- [Exercise]:
Print all entries below exactly as they appear.

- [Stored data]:
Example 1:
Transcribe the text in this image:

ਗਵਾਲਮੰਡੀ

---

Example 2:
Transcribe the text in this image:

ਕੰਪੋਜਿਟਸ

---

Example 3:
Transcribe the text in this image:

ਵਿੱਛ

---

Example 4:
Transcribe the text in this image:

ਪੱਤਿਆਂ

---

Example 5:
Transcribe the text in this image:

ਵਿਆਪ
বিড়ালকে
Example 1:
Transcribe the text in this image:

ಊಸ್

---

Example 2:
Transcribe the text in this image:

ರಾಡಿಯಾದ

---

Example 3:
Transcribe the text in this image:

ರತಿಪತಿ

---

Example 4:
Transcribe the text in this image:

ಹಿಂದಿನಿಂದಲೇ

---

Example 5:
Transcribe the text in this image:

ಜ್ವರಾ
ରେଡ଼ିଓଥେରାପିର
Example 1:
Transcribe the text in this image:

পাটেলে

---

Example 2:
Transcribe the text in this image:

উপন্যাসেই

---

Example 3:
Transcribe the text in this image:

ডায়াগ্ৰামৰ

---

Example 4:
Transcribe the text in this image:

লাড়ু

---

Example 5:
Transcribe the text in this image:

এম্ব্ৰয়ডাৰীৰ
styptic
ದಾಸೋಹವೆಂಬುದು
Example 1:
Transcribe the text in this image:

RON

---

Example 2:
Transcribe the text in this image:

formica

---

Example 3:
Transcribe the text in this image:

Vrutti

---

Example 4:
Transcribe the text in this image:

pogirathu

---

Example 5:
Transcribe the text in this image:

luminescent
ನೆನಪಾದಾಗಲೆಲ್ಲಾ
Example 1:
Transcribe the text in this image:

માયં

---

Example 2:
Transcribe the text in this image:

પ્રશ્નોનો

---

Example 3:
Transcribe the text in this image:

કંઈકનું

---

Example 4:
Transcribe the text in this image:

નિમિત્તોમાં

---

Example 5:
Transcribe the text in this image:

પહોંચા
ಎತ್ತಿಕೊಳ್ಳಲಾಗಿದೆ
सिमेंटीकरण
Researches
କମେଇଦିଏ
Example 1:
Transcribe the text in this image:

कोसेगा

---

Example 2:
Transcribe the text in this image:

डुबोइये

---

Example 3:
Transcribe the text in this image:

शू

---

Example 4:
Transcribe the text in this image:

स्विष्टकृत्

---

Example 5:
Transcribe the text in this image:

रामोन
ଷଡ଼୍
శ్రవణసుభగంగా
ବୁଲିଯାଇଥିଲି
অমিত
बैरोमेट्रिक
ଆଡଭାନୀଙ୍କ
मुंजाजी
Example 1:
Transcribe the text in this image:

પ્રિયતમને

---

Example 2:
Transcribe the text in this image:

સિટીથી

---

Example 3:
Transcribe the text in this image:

- [The completed task]:
Example 1:
Transcribe the text in this image:

ਗਵਾਲਮੰਡੀ

---

Example 2:
Transcribe the text in this image:

ਕੰਪੋਜਿਟਸ

---

Example 3:
Transcribe the text in this image:

ਵਿੱਛ

---

Example 4:
Transcribe the text in this image:

ਪੱਤਿਆਂ

---

Example 5:
Transcribe the text in this image:

ਵਿਆਪ
বিড়ালকে
Example 1:
Transcribe the text in this image:

ಊಸ್

---

Example 2:
Transcribe the text in this image:

ರಾಡಿಯಾದ

---

Example 3:
Transcribe the text in this image:

ರತಿಪತಿ

---

Example 4:
Transcribe the text in this image:

ಹಿಂದಿನಿಂದಲೇ

---

Example 5:
Transcribe the text in this image:

ಜ್ವರಾ
ରେଡ଼ିଓଥେରାପିର
Example 1:
Transcribe the text in this image:

পাটেলে

---

Example 2:
Transcribe the text in this image:

উপন্যাসেই

---

Example 3:
Transcribe the text in this image:

ডায়াগ্ৰামৰ

---

Example 4:
Transcribe the text in this image:

লাড়ু

---

Example 5:
Transcribe the text in this image:

এম্ব্ৰয়ডাৰীৰ
styptic
ದಾಸೋಹವೆಂಬುದು
Example 1:
Transcribe the text in this image:

RON

---

Example 2:
Transcribe the text in this image:

formica

---

Example 3:
Transcribe the text in this image:

Vrutti

---

Example 4:
Transcribe the text in this image:

pogirathu

---

Example 5:
Transcribe the text in this image:

luminescent
ನೆನಪಾದಾಗಲೆಲ್ಲಾ
Example 1:
Transcribe the text in this image:

માયં

---

Example 2:
Transcribe the text in this image:

પ્રશ્નોનો

---

Example 3:
Transcribe the text in this image:

કંઈકનું

---

Example 4:
Transcribe the text in this image:

નિમિત્તોમાં

---

Example 5:
Transcribe the text in this image:

પહોંચા
ಎತ್ತಿಕೊಳ್ಳಲಾಗಿದೆ
सिमेंटीकरण
Researches
କମେଇଦିଏ
Example 1:
Transcribe the text in this image:

कोसेगा

---

Example 2:
Transcribe the text in this image:

डुबोइये

---

Example 3:
Transcribe the text in this image:

शू

---

Example 4:
Transcribe the text in this image:

स्विष्टकृत्

---

Example 5:
Transcribe the text in this image:

रामोन
ଷଡ଼୍
శ్రవణసుభగంగా
ବୁଲିଯାଇଥିଲି
অমিত
बैरोमेट्रिक
ଆଡଭାନୀଙ୍କ
मुंजाजी
Example 1:
Transcribe the text in this image:

પ્રિયતમને

---

Example 2:
Transcribe the text in this image:

સિટીથી

---

Example 3:
Transcribe the text in this image:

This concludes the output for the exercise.